WHAT TO WORK ON:
Nothing but the exact text of the entries should appear in your answer; pictures stay out.

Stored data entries
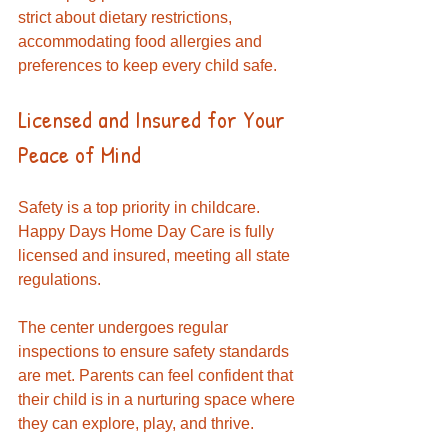
strict about dietary restrictions, 
accommodating food allergies and 
preferences to keep every child safe.
Licensed and Insured for Your 
Peace of Mind
Safety is a top priority in childcare. 
Happy Days Home Day Care is fully 
licensed and insured, meeting all state 
regulations. 
The center undergoes regular 
inspections to ensure safety standards 
are met. Parents can feel confident that 
their child is in a nurturing space where 
they can explore, play, and thrive.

EXERCISE SOLUTION:
strict about dietary restrictions, 
accommodating food allergies and 
preferences to keep every child safe.
Licensed and Insured for Your 
Peace of Mind
Safety is a top priority in childcare. 
Happy Days Home Day Care is fully 
licensed and insured, meeting all state 
regulations. 
The center undergoes regular 
inspections to ensure safety standards 
are met. Parents can feel confident that 
their child is in a nurturing space where 
they can explore, play, and thrive.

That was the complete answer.